Amir explains, “The most challenging part of this project was always going to be satisfying all our stakeholders’ business requirements.

“The project working group was representative of road safety experts from the Department of Transport, the Transport Accident Commission, Metro Surface Transport, Safe System Design, Road Safety Victoria, and Regional Roads Victoria, as well as the opinion of senior leaders and directors. So, it was a combination of people with technical road safety expertise, and people with little technical background.

“All the requirements outlined by the working group were very important, but some requests were technically challenging, beyond our resource, or out of our scope. And because of the varying levels of expertise on the working group, balancing stakeholders’ business requirements required careful consideration and education.

“But I was quite confident Abley could achieve the objectives we were after. Their ability to deliver became quite obvious in their first workshop with our working group, where the Abley team inspired confidence in everyone involved.

“When we started this project, our ideal outcome was to review all current road safety methodologies, talk to all the relevant road safety experts in Australia, and recommend the right methodology for Victoria to assess road safety projects.

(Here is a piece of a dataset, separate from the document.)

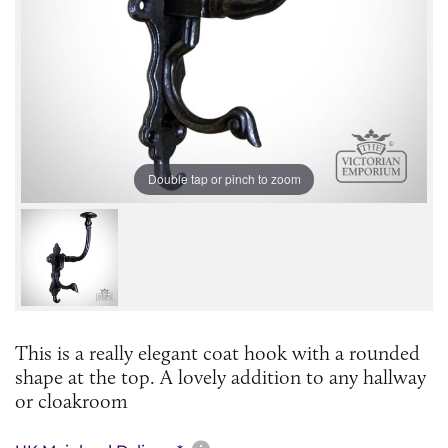
Double tap or pinch to zoom
This is a really elegant coat hook with a rounded
shape at the top. A lovely addition to any hallway
or cloakroom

We needed a high-level roadmap outlining implementation phases, and a timeline for each phase, and we needed to do it all in four months. It was a very short project and there was a lot to review, but Abley achieved our goals on time and on budget.”

An unprecedented road safety review

Amir has advice for transport agencies developing a road safety evaluation framework. “A road safety evaluation playbook is a must from my point of view, because without a robust evaluation framework, no major road safety evaluation project will be successful.

Many people have been following this evaluation program because, to my knowledge, no one has done this detailed a road safety methodology review before. The Victorian Safer Roads Program is unique in terms of how we’re going to evaluate our $1.79 billion expenditure. Which is why my team are working with Abley to document this project in a paper we plan to present at the next road safety conference in Melbourne and publish in road safety journals.

“However, our methodology is for Victoria. If you’re adopting an evaluation framework for your country or state, don’t simply repeat our approach. What works here may not apply to you. For example, we’ve gone for an empirical base. This might not be doable for you because your business requirements, your data, and your team’s expertise will all be different. So, get experts like Abley to review your process.

Abley’s road safety expertise is exceptional. Evaluating road safety projects is complex. Having their analytical minds to consider all the dimensions helped us a lot. And their international lens was invaluable. To have so many road safety experts on one project is very rare. Organisations in Australia struggle to find this expertise, so I recommend Abley highly if you’re developing a road safety evaluation framework.”